Menilik pada Undang-Undang Nomor 13 Tahun 2003 tentang Ketenagakerjaan Pasal 93 ayat (2) huruf 3 yang menyebutkan bahwa perusahaan atau pengusaha harus tetap membayar upah/gaji karyawan yang tidak dapat bekerja karena menjalankan ibadah yang diperintahkan agamanya.
Sehingga ketentuan tersebut mengizinkan karyawan tidak masuk kerja dan melakukan pekerjaannya karena suatu sebab tertentu, tetapi tetap mendapatkan upah/gaji.
Selanjutnya, hak ini diperkuat oleh PP Pengupahan No 78 Tahun 2015 Pasal 28 yang berbunyi:
“Pengusaha wajib membayar upah kepada pekerja/buruh yang tidak masuk kerja atau tidak melakukan pekerjaanya karena menjalankan kewajiban ibadah yang diperintahkan oleh agamanya sebagaimana dimaksud dalam Pasal 24 ayat (4) huruf b, sebesar upah yang diterima oleh pekerja/buruh dengan ketentuan hanya sekali selama pekerja/buruh bekerja di perusahaan yang bersangkutan”
Yang dimaksud dengan ibadah yang diperintahkan agama adalah ibadah yang memenuhi dua syarat yaitu ibadah wajib dan pelaksanaannya diatur peraturan perundang-undangan. Dan berdasarkan ulama mazhab Syafii dan Hambali berpendapat bahwa umrah adalah ibadah wajib bagi umat muslim yang belum pernah menjalankannya.
Oleh karena itu dapat disimpulkan bahwa perusahaan wajib memberikan izin bagi karyawannya yang akan pergi untuk melaksanakan ibadah umrah sesuai dengan ketentuan Pasal 93 ayat (2) yang telah dijelaskan diatas.
Meskipun begitu, penting bagi perusahaan untuk membuat ketetapan atau aturan mengenai lama waktu cuti yang bisa diambil karyawan dengan tujuan melakukan ibadah umrah. Khususnya bagi perusahaan-perusahaan di Indonesia, dimana masyarakatnya mayoritas adalah muslim.

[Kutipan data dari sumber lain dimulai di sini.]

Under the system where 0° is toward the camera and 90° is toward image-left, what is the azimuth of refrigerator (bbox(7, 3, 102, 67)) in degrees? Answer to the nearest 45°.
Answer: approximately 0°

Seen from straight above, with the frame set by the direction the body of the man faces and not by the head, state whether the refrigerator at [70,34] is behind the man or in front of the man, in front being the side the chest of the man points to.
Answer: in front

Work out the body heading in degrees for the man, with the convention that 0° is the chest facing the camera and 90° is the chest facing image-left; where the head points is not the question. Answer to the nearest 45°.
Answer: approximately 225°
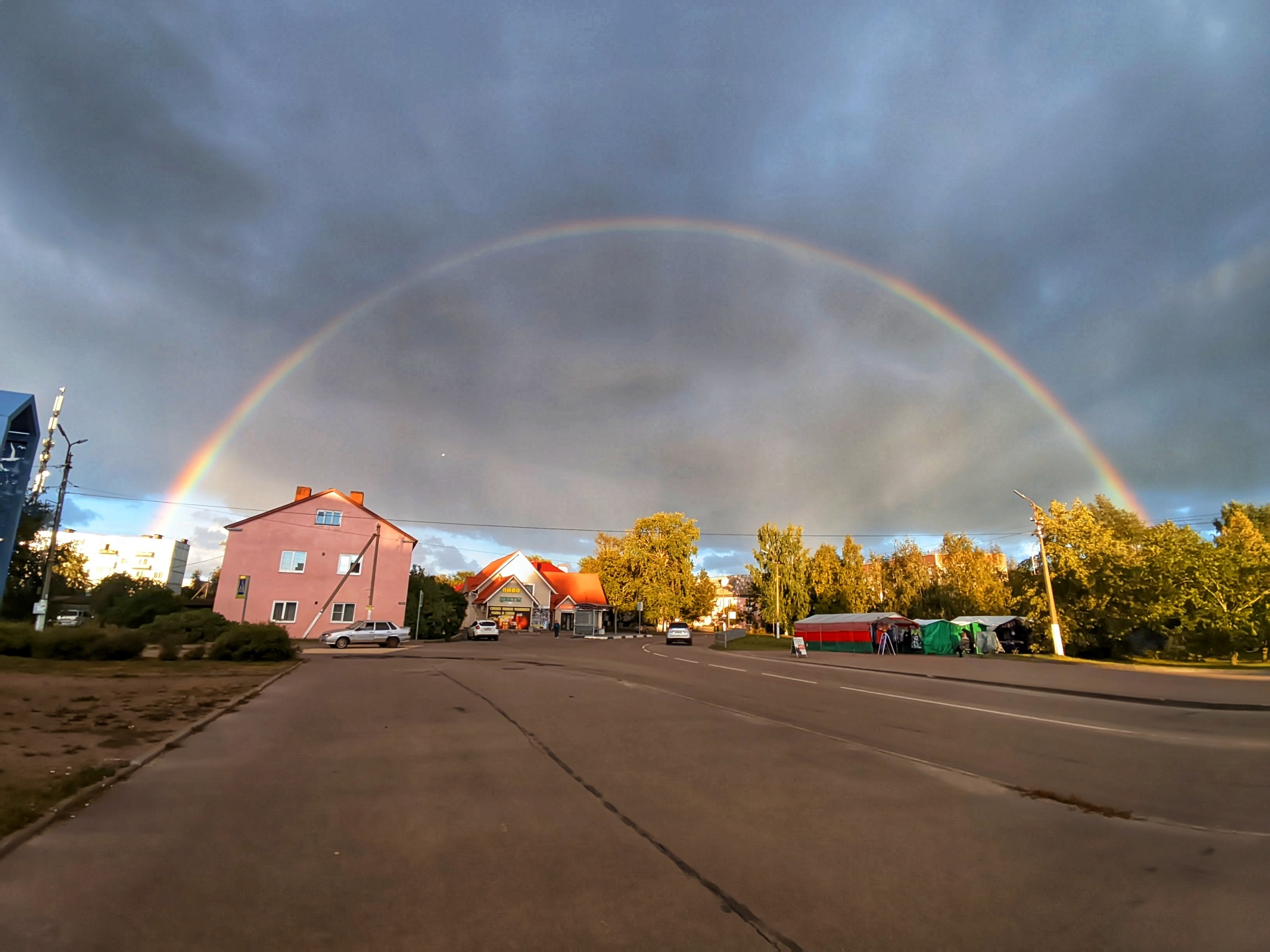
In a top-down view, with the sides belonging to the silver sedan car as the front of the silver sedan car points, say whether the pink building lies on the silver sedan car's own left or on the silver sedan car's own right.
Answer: on the silver sedan car's own right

Hal ini sesuai dengan UU Ketenagakerjaan Pasal 93 ayat (5) yang menyatakan peraturan pelaksanaan mengenai cuti kerja karyawan ditetapkan di dalam perjanjian kerja, peraturan perusahaan, atau perjanjian kerja bersama yang disepakati kedua belah pihak baik karyawan maupun perusahaan.
Contohnya adalah pada peraturan perusahaan sudah ditetapkan bahwa cuti kerja maksimal yang bisa diambil karyawan dengan tujuan menunaikan ibadah umrah adalah sebanyak 10 hari, bila ada karyawan yang mengambil paket perjalanan umrah selama 12 hari maka ia wajib menambah izin cutinya 2 hari dengan memotong cuti tahunan yang belum diambil.
Itulah informasi mengenai ketentuan pemberian cuti karyawan yang hendak melaksanakan ibadah umrah sebagai bagian dari pemenuhan Hak Asasi Manusia yang harus didukung oleh perusahaan.
Semoga informasi ini dapat menambah pengetahuan Anda mengenai ketentuan yang berlaku mengenai pelaksanaan ibadah umrah bagi karyawan sesuai dengan UU Ketenagakerjaan.